An IoT a day
For years, pharma companies have exulted on the profits made by their blockbuster drugs; however, little has been done to upgrade the ancient techniques to modernize their manufacturing processes.
Not Wanbury – because it is modernizing its business with IoT.
The Indian pharmaceutical company that was incorporated in 1988 as a Private Limited Company is the largest producer of Metformin, a drug used to improve blood sugar control in people with type II diabetes. It has over 13 APIs (active pharmaceutical ingredient) in its coterie of products.
In a report, titled ‘The Internet of Things — Connecting a Healthcare Ecosystem’, IDC noted that nearly 40% already have pilot projects or IoT work underway.
In the pharmaceutical industry, it is all about producing the golden batch,” says Mishra.
Pharma manufacture is largely a batch process that involves mixing of compounds in large containers, followed by long delays to measure the quality of each intermediate product.
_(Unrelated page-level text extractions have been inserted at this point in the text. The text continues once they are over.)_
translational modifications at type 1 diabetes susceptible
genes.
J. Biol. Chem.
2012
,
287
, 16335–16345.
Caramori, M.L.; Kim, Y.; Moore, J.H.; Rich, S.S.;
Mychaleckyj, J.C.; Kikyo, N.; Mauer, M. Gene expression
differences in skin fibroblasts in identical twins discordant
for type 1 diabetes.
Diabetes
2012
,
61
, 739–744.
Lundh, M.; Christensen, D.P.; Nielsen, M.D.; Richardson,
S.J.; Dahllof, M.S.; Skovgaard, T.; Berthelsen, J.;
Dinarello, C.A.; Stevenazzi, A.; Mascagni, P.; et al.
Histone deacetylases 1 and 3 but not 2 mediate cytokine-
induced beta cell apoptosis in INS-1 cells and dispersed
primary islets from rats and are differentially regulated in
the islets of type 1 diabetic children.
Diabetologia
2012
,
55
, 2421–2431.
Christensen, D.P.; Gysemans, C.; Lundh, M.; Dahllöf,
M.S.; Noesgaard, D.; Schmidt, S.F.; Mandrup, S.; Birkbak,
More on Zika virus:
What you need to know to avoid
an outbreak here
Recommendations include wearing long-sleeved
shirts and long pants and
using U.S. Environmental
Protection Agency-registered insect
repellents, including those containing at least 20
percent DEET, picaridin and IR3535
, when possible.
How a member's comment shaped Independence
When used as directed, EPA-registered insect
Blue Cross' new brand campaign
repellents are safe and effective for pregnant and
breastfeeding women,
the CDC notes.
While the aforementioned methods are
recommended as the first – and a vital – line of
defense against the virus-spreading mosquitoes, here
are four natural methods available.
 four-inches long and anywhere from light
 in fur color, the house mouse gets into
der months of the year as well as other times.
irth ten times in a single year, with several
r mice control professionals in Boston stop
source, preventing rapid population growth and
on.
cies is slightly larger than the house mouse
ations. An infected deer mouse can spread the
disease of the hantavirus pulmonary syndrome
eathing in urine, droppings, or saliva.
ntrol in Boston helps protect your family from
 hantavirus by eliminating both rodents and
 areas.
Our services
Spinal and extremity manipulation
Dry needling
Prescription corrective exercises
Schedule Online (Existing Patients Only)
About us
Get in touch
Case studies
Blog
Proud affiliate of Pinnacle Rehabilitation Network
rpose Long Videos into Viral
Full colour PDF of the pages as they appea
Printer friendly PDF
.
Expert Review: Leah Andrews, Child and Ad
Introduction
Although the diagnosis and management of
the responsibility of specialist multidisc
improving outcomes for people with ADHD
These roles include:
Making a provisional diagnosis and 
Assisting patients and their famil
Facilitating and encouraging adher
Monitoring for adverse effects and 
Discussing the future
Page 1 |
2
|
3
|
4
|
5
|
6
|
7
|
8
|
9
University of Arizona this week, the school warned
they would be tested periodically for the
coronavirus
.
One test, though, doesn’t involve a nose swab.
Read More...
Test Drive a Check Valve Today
The information about conditions, status, and quality of each intermediate is gathered in a wide variety of separate systems. Some critical data is still gathered and stored in paper-based logs.
Wanbury is trying to change this.
“IoT has had a slow start in pharma but it has quickly picked up pace in the adoption of future technologies, such as Robotics for packaging and batch record capturing,” says Jitendra Mishra, VP – CIO, Wanbury.
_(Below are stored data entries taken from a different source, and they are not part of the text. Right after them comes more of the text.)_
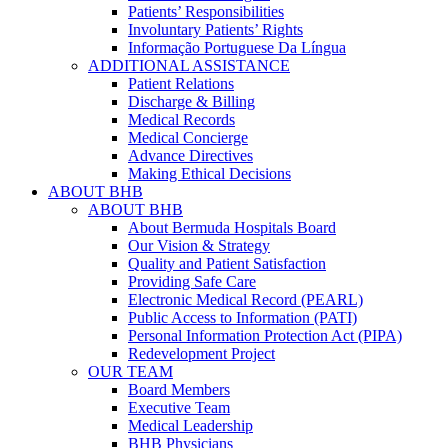
Patients’ Responsibilities
Involuntary Patients’ Rights
Informação Portuguese Da Língua
ADDITIONAL ASSISTANCE
Patient Relations
Discharge & Billing
Medical Records
Medical Concierge
Advance Directives
Making Ethical Decisions
ABOUT BHB
ABOUT BHB
About Bermuda Hospitals Board
Our Vision & Strategy
Quality and Patient Satisfaction
Providing Safe Care
Electronic Medical Record (PEARL)
Public Access to Information (PATI)
Personal Information Protection Act (PIPA)
Redevelopment Project
OUR TEAM
Board Members
Executive Team
Medical Leadership
BHB Physicians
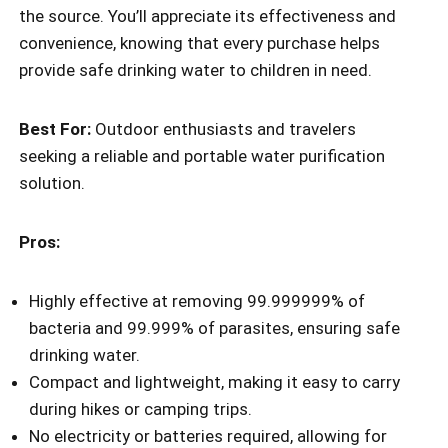
the source. You’ll appreciate its effectiveness and
convenience, knowing that every purchase helps
provide safe drinking water to children in need.
Best For:
Outdoor enthusiasts and travelers
seeking a reliable and portable water purification
solution.
Pros:
Highly effective at removing 99.999999% of
bacteria and 99.999% of parasites, ensuring safe
drinking water.
Compact and lightweight, making it easy to carry
during hikes or camping trips.
No electricity or batteries required, allowing for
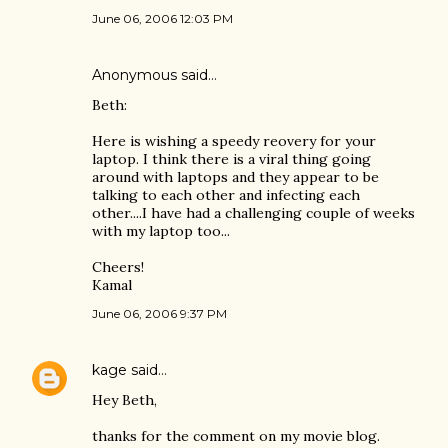
June 06, 2006 12:03 PM
Anonymous said…
Beth:
Here is wishing a speedy reovery for your
laptop. I think there is a viral thing going
around with laptops and they appear to be
talking to each other and infecting each
other....I have had a challenging couple of weeks
with my laptop too...
Cheers!
Kamal
June 06, 2006 9:37 PM
kage
said…
Hey Beth,
thanks for the comment on my movie blog.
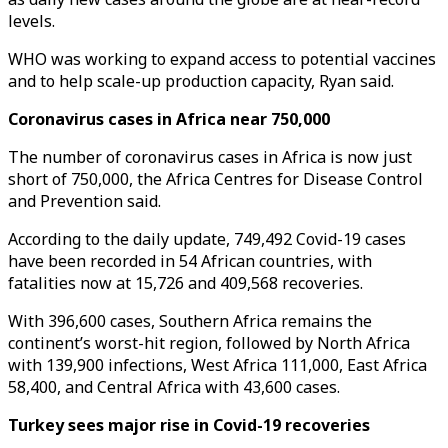
levels.
WHO was working to expand access to potential vaccines
and to help scale-up production capacity, Ryan said.
Coronavirus cases in Africa near 750,000
The number of coronavirus cases in Africa is now just
short of 750,000, the Africa Centres for Disease Control
and Prevention said.
According to the daily update, 749,492 Covid-19 cases
have been recorded in 54 African countries, with
fatalities now at 15,726 and 409,568 recoveries.
With 396,600 cases, Southern Africa remains the
continent’s worst-hit region, followed by North Africa
with 139,900 infections, West Africa 111,000, East Africa
58,400, and Central Africa with 43,600 cases.
Turkey sees major rise in Covid-19 recoveries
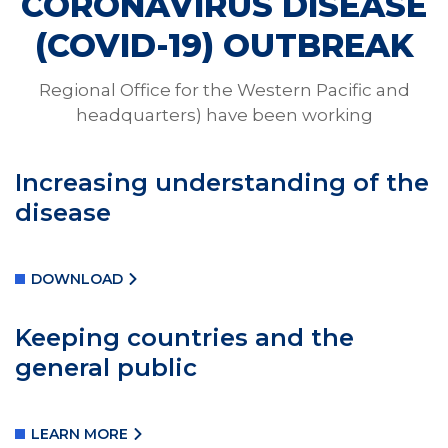
CORONAVIRUS DISEASE
Coronavirus
(COVID-19) OUTBREAK
Regional Office for the Western Pacific and
WHO urges governments to do more as virus
headquarters) have been working
infects more than 168,000 people and has killed at
least 6, 610 worldwide.
Increasing understanding of the
disease
DONATE VACCINES
DOWNLOAD
Keeping countries and the
general public
LEARN MORE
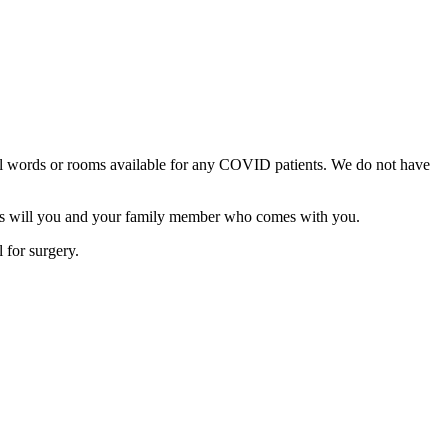
cal words or rooms available for any COVID patients. We do not have
, as will you and your family member who comes with you.
 for surgery.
In a manufacturing environment, a “golden batch” is used to describe the ideal batch of a drug. Getting a proper yield is very critical and IoT plays an important role in capturing the parameters of the ideal circumstances under which a golden batch is produced. These parameters include the temperature, air conditioning, overall steam, machine effectiveness, equipment life – critical factors need to produce repeat batches.
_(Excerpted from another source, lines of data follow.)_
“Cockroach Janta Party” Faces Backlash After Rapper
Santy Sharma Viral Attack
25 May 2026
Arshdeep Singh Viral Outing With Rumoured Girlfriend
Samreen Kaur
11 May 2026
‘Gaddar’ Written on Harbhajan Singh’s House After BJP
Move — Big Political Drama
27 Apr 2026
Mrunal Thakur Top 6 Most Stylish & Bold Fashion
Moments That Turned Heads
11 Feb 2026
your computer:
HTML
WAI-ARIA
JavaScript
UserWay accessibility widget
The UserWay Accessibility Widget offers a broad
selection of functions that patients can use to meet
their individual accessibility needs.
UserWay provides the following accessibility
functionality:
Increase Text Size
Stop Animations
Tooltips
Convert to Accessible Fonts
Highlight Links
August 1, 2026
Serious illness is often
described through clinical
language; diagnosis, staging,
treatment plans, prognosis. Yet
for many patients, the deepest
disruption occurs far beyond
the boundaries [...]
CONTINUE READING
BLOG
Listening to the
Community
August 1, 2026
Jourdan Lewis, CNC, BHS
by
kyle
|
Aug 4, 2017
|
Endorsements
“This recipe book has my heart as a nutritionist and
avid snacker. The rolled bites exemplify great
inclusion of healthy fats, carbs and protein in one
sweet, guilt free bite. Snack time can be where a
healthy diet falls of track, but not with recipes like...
Wanbury has implemented a holistic IoT solution in three major functions: Batch manufacturing (production), sales and marketing, and logistics. It has integrated the solution with the analytics and sales platform.
“We are currently in the process of conducting a POC of the IoT solution in batch manufacturing and the production yield has improved substantially,” says Mishra.
The work efficiency of its 3500 medical representatives company has gone up 100%; so has the accuracy levels.
The company has given the IoT-enabled devices to its salesforce. Sales representatives enabled with iPads, can capture data throughout the day, thus enabling more accurate call reporting and improving overall efficiency. The information is fed to the servers almost immediately. It eliminates the odds for erroneous reporting that can come in the way of making critical business decisions.
Additionally, it allows the central server to capture the number of medical representations in the field on a given day, their locations, and the doctors that they are going to meet. The solution also helps the sales representative to choose the best route to a doctor’s clinic. The company has already gone live with the new IoT solution for their sales.
Mishra, however, says, “It is important to determine the real value of IoT before integrating it with business. This is not a project that IT can operate in a silo. It requires investment, time, and a strong team that can take this initiative forward.”
“Before embarking, an organization must know about its impact on the whole business model, revenue, and its long-term impact,” he says.